Le premier homme est apparu il y a 2,5 millions d’années, l’écriture il y a 3 000 ans et la 1ère pile électrique il y a 203 ans. Qu’est ce que cela vous inspire ?
Cela nous inspire une image. Nous sommes tout au début d’une ère incroyablement riche et ouverte où vont se produire infiniment plus de changements que depuis l’arrivée de l’homme. Considérons une échelle du progrès technique entre l’apparition de l’homo sapiens et l’année 2020 graduée de 0 à 100. Aujourd’hui, nous avons parcouru 10 % du chemin. Or entre aujourd’hui et 2020, l’humanité aura à couvrir les 90% restant. L’accélération est exponentielle. Le savoir double tous les deux ans, bientôt il doublera tous les 6 mois grâce aux capacités croissantes de stockage et de traitement des connaissances.
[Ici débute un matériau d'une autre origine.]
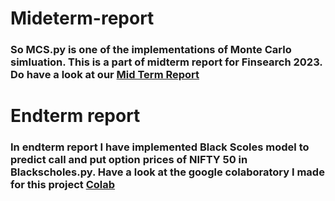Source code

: # Mideterm-report
### So MCS.py is one of the implementations of Monte Carlo simluation. This is a part of midterm report for Finsearch 2023. Do have a look at our [Mid Term Report](https://drive.google.com/drive/folders/1_CeFRzw-i9hsAioav2wxEi363JfMvAv4)
# Endterm report
### In endterm report I have implemented Black Scoles model to predict call and put option prices of NIFTY 50 in Blackscholes.py. Have a look at the google colaboratory I made for this project [Colab](https://colab.research.google.com/drive/1lKAbRpI8oeBiDLzZHNb9_UWzdZYPNPjh#)
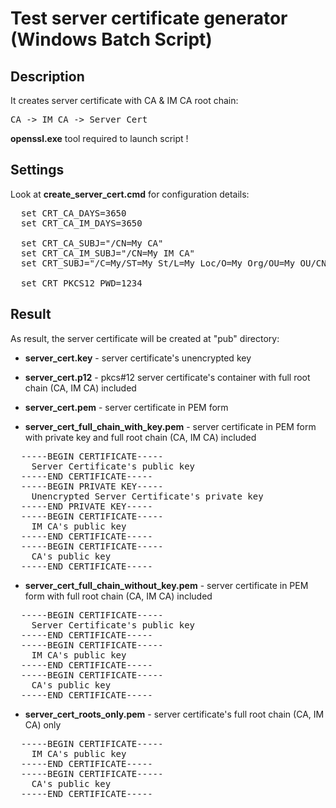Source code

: # Test server certificate generator (Windows Batch Script)

## Description

It creates server certificate with CA & IM CA root chain: 
<pre>CA -> IM CA -> Server Cert</pre>

**openssl.exe** tool required to launch script !

## Settings

Look at **create_server_cert.cmd** for configuration details:
<pre>
  set CRT_CA_DAYS=3650
  set CRT_CA_IM_DAYS=3650

  set CRT_CA_SUBJ="/CN=My CA"
  set CRT_CA_IM_SUBJ="/CN=My IM CA"
  set CRT_SUBJ="/C=My/ST=My St/L=My Loc/O=My Org/OU=My OU/CN=myhost.local"

  set CRT_PKCS12_PWD=1234
</pre>

## Result

As result, the server certificate will be created at "pub" directory:

- **server_cert.key** - server certificate's unencrypted key

- **server_cert.p12** - pkcs#12 server certificate's container with full root chain (CA, IM CA) included

- **server_cert.pem** - server certificate in PEM form

- **server_cert_full_chain_with_key.pem** - server certificate in PEM form with private key and full root chain (CA, IM CA) included
<pre>
  -----BEGIN CERTIFICATE-----
    Server Certificate's public key
  -----END CERTIFICATE-----
  -----BEGIN PRIVATE KEY-----
    Unencrypted Server Certificate's private key
  -----END PRIVATE KEY-----
  -----BEGIN CERTIFICATE-----
    IM CA's public key
  -----END CERTIFICATE-----
  -----BEGIN CERTIFICATE-----
    CA's public key
  -----END CERTIFICATE-----
</pre>
- **server_cert_full_chain_without_key.pem** - server certificate in PEM form with full root chain (CA, IM CA) included
<pre>
  -----BEGIN CERTIFICATE-----
    Server Certificate's public key
  -----END CERTIFICATE-----
  -----BEGIN CERTIFICATE-----
    IM CA's public key
  -----END CERTIFICATE-----
  -----BEGIN CERTIFICATE-----
    CA's public key
  -----END CERTIFICATE-----
</pre>
- **server_cert_roots_only.pem** - server certificate's full root chain (CA, IM CA) only
<pre>
  -----BEGIN CERTIFICATE-----
    IM CA's public key
  -----END CERTIFICATE-----
  -----BEGIN CERTIFICATE-----
    CA's public key
  -----END CERTIFICATE-----
</pre>

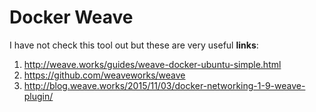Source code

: # Docker Weave

I have not check this tool out but these are very useful **links**:

1. http://weave.works/guides/weave-docker-ubuntu-simple.html
2. https://github.com/weaveworks/weave
3. http://blog.weave.works/2015/11/03/docker-networking-1-9-weave-plugin/
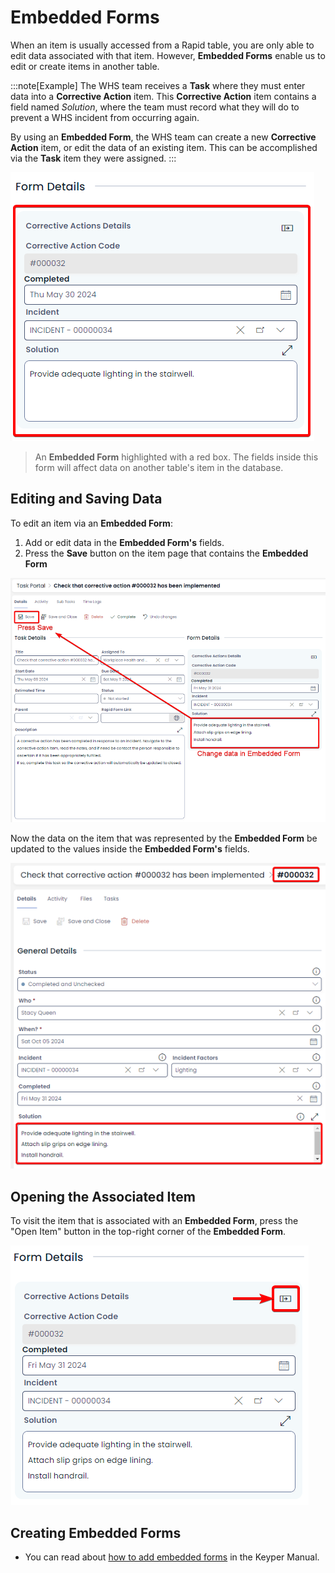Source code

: # Embedded Forms

When an item is usually accessed from a Rapid table, you are only able to edit data associated with that item. However, **Embedded Forms** enable us to edit or create items in another table.

:::note[Example]
The WHS team receives a **Task** where they must enter data into a **Corrective Action** item. This **Corrective Action** item contains a field named *Solution*, where the team must record what they will do to prevent a WHS incident from occurring again.

By using an **Embedded Form**, the WHS team can create a new **Corrective Action** item, or edit the data of an existing item. This can be accomplished via the **Task** item they were assigned.
:::

![A screenshot of an embedded form and its appearance. The screenshot is annotated with a red box to highlight the boundaries of the embedded form. The embedded form also has a faint blue-grey background. Its title reads "Corrective Actions Details", and has some fields such as: "Corrective Action Code":"#000032", "Completed":"Thu May 30 2024", "Incident":"INCIDENT - 00000034", "Solution":"Provide adequate lighting in the stairwell."](<Embedded Form Example.png>)

> An **Embedded Form** highlighted with a red box. The fields inside this form will affect data on another table's item in the database.

## Editing and Saving Data

To edit an item via an **Embedded Form**:

1. Add or edit data in the **Embedded Form's** fields.
2. Press the **Save** button on the item page that contains the **Embedded Form**

![Alt text](<Embedded Form Steps 1.png>)

Now the data on the item that was represented by the **Embedded Form** be updated to the values inside the **Embedded Form's** fields. 

![Alt text](<Embedded Form Steps 2.png>)

## Opening the Associated Item

To visit the item that is associated with an **Embedded Form**, press the "Open Item" button in the top-right corner of the **Embedded Form**.

![Alt text](<Embedded Form Open Button.png>)

## Creating Embedded Forms

- You can read about [how to add embedded forms](</docs/Rapid/4-Keyper Manual/2-Designer/2-Pages/3-Components/embedded-form/embedded-form.md>) in the Keyper Manual.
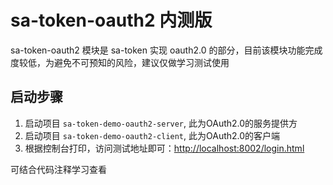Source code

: # sa-token-oauth2 内测版 

sa-token-oauth2 模块是 sa-token 实现 oauth2.0 的部分，目前该模块功能完成度较低，为避免不可预知的风险，建议仅做学习测试使用

## 启动步骤

1. 启动项目 `sa-token-demo-oauth2-server`, 此为OAuth2.0的服务提供方
2. 启动项目 `sa-token-demo-oauth2-client`, 此为OAuth2.0的客户端
3. 根据控制台打印，访问测试地址即可：[http://localhost:8002/login.html](http://localhost:8002/login.html)

可结合代码注释学习查看

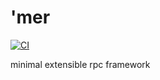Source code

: # 'mer
[![CI](https://github.com/volllly/mer/workflows/CI/badge.svg?branch=main)](https://github.com/volllly/mer/actions?query=workflow%3ACI)

minimal extensible rpc framework
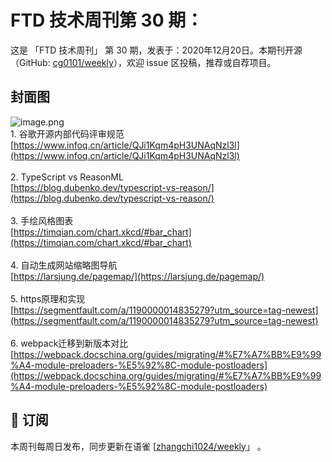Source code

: # FTD 技术周刊第 30 期：
这是 「FTD 技术周刊」 第 30 期，发表于：2020年12月20日。本期刊开源（GitHub: [cg0101/weekly](https://github.com/cg0101/weekly)），欢迎 issue 区投稿，推荐或自荐项目。
## 封面图
![image.png](https://cdn.nlark.com/yuque/0/2020/png/132503/1605587396861-a88f3101-c6d9-44f9-aace-189ef5edf0b6.png#height=720&id=gcFFa&margin=%5Bobject%20Object%5D&name=image.png&originHeight=720&originWidth=1080&originalType=binary&size=1344847&status=done&style=none&width=1080)<br />1. 谷歌开源内部代码评审规范<br />[https://www.infoq.cn/article/QJi1Kqm4pH3UNAqNzl3l](https://www.infoq.cn/article/QJi1Kqm4pH3UNAqNzl3l)<br />
<br />2. TypeScript vs ReasonML<br />[https://blog.dubenko.dev/typescript-vs-reason/](https://blog.dubenko.dev/typescript-vs-reason/)<br />
<br />3. 手绘风格图表<br />[https://timqian.com/chart.xkcd/#bar_chart](https://timqian.com/chart.xkcd/#bar_chart)<br />
<br />4. 自动生成网站缩略图导航<br />[https://larsjung.de/pagemap/](https://larsjung.de/pagemap/)<br />
<br />5. https原理和实现<br />[https://segmentfault.com/a/1190000014835279?utm_source=tag-newest](https://segmentfault.com/a/1190000014835279?utm_source=tag-newest)<br />
<br />6. webpack迁移到新版本对比 <br />[https://webpack.docschina.org/guides/migrating/#%E7%A7%BB%E9%99%A4-module-preloaders-%E5%92%8C-module-postloaders](https://webpack.docschina.org/guides/migrating/#%E7%A7%BB%E9%99%A4-module-preloaders-%E5%92%8C-module-postloaders)



## 📅 订阅
本周刊每周日发布，同步更新在语雀 [[zhangchi1024/weekly](https://www.yuque.com/zhangchi1024/weekly)」 。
Résultat : notre futur environnement quotidien n’existe pas encore : les objets, les vêtements, etc. tout reste à inventer. En 1980, peu de gens parvenaient à se représenter le monde dans lequel nous vivons aujourd’hui. C’est pourquoi nous avions tenté de l’imaginer dans une émission spéciale de temps X sur TF1 le 1er janvier 1980. Nous avions alors annoncé l’arrivée d’Internet (que nous appelions Internex,) et du téléphone mobile.
Qu’est ce que l’échelle zéro de l’espace temps ?
C’est l’origine absolue de l’univers. L’échelle zéro est le point unique dans le pré-espace temps où le temps réel est remplacé par le temps imaginaire.
Revenons aux mobiles. Nous pouvons maintenant envoyer et recevoir des images sur notre téléphone, pensez-vous utiliser ces nouveaux services ?
Oui bien sûr. En revanche, les téléphones actuels ne sont pas adaptés à l’écriture de longs textes. C’est trop lent. Il faut une autre interface. Soit un système de reconnaissance de la parole qui permettra de dicter un texte, soit un clavier virtuel.
Quel est votre équipement en matière d’outils de communication ?
Nous avons chacun un Mac portable que nous emportons partout et connectons en GPRS via nos mobiles. C’est commode.
Utilisez-vous le Wap et les nouveaux services multimédia ?
Non, pas du tout. En raison du téléphone. L’interface est trop restrictive.
Avez-vous des anecdotes à nous raconter ?
Ce n’est pas vraiment une anecdote. J’étais sur une île sans relais GSM, ni téléphone fixe. J’ai appelé une autre personne qui se trouvait à l’autre bout du monde avec un téléphone satellite. C’était magique. Etre joint et pouvoir joindre n’importe qui à l’autre bout du monde, cela donne un sentiment de proximité, de confort et de sécurité.
Comment imaginez-vous le mobile du futur ?
Le mobile sera doté d’une interface afin d’entrer simplement les données. Ce sera un ordinateur doté d’une puissance de calcul et de traitement. Il deviendra comme une prothèse à l’intelligence et à la faculté de communiquer. Ce sera aussi une extension de nos sens, un outil inséparable de notre vie.